We recently talked on IRC about a possible compiler optimisation, maybe this would be something that could interest you?
Erlang has the inline_list_funcs
compiler option that inlines some functions from the lists
module, like lists:map/2
. This can sometimes give significant performance benefit, since it’s capable of removing the anonymous function and, at the same time, allows you to maintain clean code without having to do by-hand recursion everywhere.
The downside is that now the lists
module can’t be safely reloaded - if the implementation changes, the inlined code won’t and this could lead to various subtle bugs (that’s why Erlang doesn’t do cross-module inlining beside those lists functions, and even that is hidden behind a flag).

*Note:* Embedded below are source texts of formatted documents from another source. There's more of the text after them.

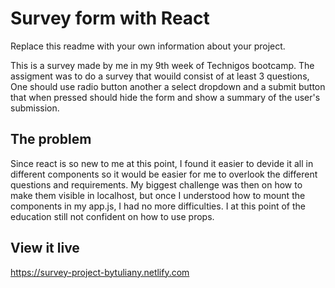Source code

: # Survey form with React

Replace this readme with your own information about your project.

This is a survey made by me in my 9th week of Technigos bootcamp. 
The assigment was to do a survey that wouild consist of at least 3 questions, One should use radio button another a select dropdown and a submit button that when pressed should hide the form and show a summary of the user's submission. 

## The problem

Since react is so new to me at this point, I found it easier to devide it all in different components so it would be easier for me to overlook the different questions and requirements. 
My biggest challenge was then on how to make them visible in localhost, but once I understood how to mount the components in my app.js, I had no more difficulties. 
I at this point of the education still not confident on how to use props. 

## View it live
https://survey-project-bytuliany.netlify.com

Fortunately that’s not a big issue if you don’t plan on using hot reloading at all, or you concede that you won’t be able to hot reload the standard library. This is a fair choice in many situations.
The idea is to introduce something similar for Elixir’s Enum
module. The problem is that Enum
is polymorphic and we’re able only to inline the cases where we operate on lists. Fortunately, there are many situations where we know a value will be a list at compile time - the biggest source of that knowledge are chained Enum
calls - they always return lists, no matter what was the initial enumerable. Another case we know we have a list is when faced with a is_list/1
guard.
Since this would give a similar reloading tradeoff, if would need to be hidden behind a compiler flag or, as is the case with Erlang, a module attribute.
Probably the easiest way to implement this would be to turn the Enum
calls in places we know will use lists into calls to the appropriate functions from lists
module and turning on the Erlang optimisation. There’s also a possibility of experimenting with a more aggressive approach replacing, for example, an Enum.map
call with something like:
Enum.map(value, fun)
# turns into
case value do
list when is_list(list) -> :lists.map(value, fun)
other -> Enum.map(other, fun)
end
Of course it would be necessary to measure if such changes indeed give the expected performance benefits and check the code bloat that the inlining provokes. Fortunately delegating the bulk of work to the erlang compiler would allow us to follow best practices established there, for free.
A similar inlining could be done for some functions from the Map
module - things like Map.get/3
translate cleanly into a single case
expression. There is no polymorphism issue in that case, the only thing to consider would be making sure we raise the same errors on bad values.